## [Excerpt to read]
A laser’s threshold is the point where this coherent output is greater
than any spontaneous emission produced.
The
smaller a laser is, the greater the pump power needed to reach the
point of lasing. To overcome this problem, the UC San Diego researchers
developed a design for the new lasers that uses quantum electrodynamic
effects in coaxial nanocavities to alleviate the threshold constraint.
Like a coaxial cable hooked up to a television (only at a much smaller
scale), the laser cavity consists of a metal rod enclosed by a ring of
metal-coated, quantum wells of semiconductor material. Khajavikhan and
the rest of the team built the thresholdless laser by modifying the
geometry of this cavity.
The
new design also allowed them to build the smallest room-temperature,
continuous wave laser to date. The new room-temperature nanoscale
coaxial laser is more than an order of magnitude smaller than their previous record smallest nanolaser published in Nature Photonics
less than two years ago. The whole device is almost half a micrometer
in diameter—by comparison, the period at the end of this sentence is
nearly 600 μm wide.

## [Collected material]

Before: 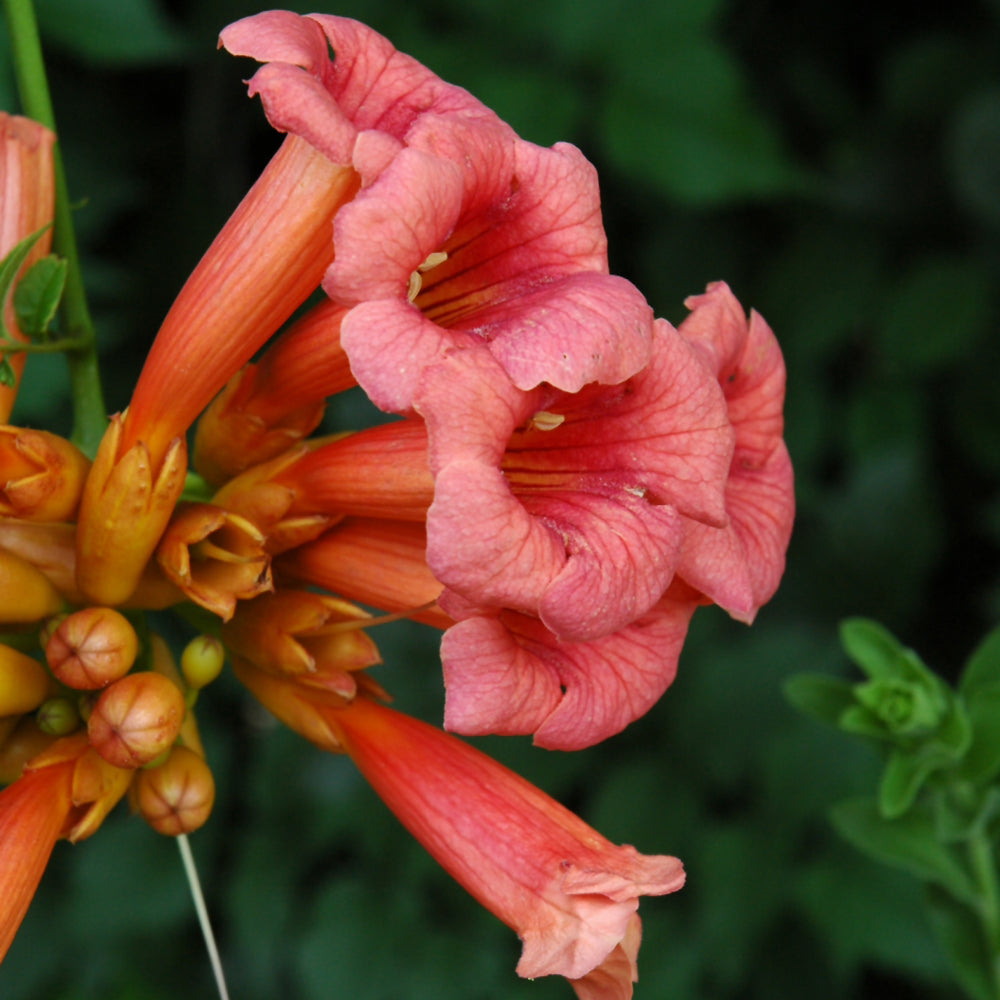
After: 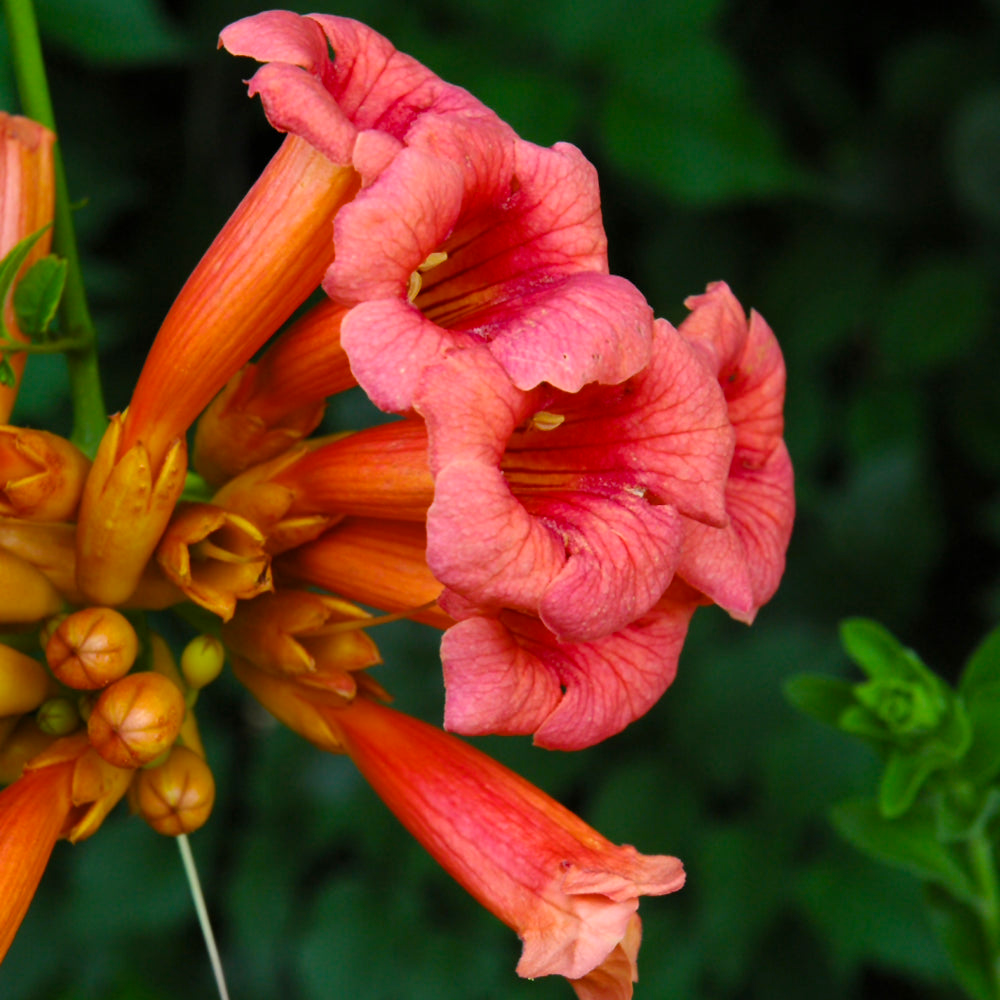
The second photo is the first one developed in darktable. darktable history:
color balance rgb: shadows lift › luminance 0.926%, shadows lift › chroma 0.135%, shadows lift › hue 21.09°, linear chroma grading › shadows -39.95%, linear chroma grading › highlights 40.66%, linear chroma grading › global chroma 44.489%, linear chroma grading › mid-tones -29.981%, perceptual saturation grading › global saturation -0.134%, perceptual saturation grading › highlights -19.722%, perceptual saturation grading › shadows 20.1%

## [Tasks for this exercise]
1/ According to the nanolaser passage, why did the UC San Diego researchers design their lasers around quantum electrodynamic effects in coaxial nanocavities?
2/ Carry on the nanolaser passage, starting after its last sentence.
Nothing in the listing is needed here.

## [In response]
1/ The smaller a laser is, the more pump power it needs to reach the point of lasing. The researchers used quantum electrodynamic effects in coaxial nanocavities to overcome this problem and ease that threshold constraint.

2/
These
highly efficient lasers would be useful in augmenting future computing
chips with optical communications, where the lasers are used to
establish communication links between distant points on the chip. Only a
small amount of pump power would be required to reach lasing, reducing
the number of photons needed to transmit information, said Fainman.
The
nanolaser designs appear to be scalable—meaning that they could be
shrunk to even smaller sizes—an extremely important feature that makes
it possible to harvest laser light from even smaller nanoscale
structures, the researchers note. This feature eventually could make
them useful for creating and analyzing metamaterials with structures
smaller than the wavelength of light currently emitted by the lasers.
Fainman
said other applications for the new lasers could include tiny
biochemical sensors or high-resolution displays, but the researchers are
still working out the theory behind how these tiny lasers operate. They
would also like to find a way to pump the lasers electrically instead
of optically.
The
nanolasers are fabricated at the university’s NANO3 facility. The
research was funded by the Defense Advanced Research Projects Agency,
the National Science Foundation, the NSF Center for Integrated Access
Networks (CIAN), the Cymer Corporation and the U.S. Army Research
Office.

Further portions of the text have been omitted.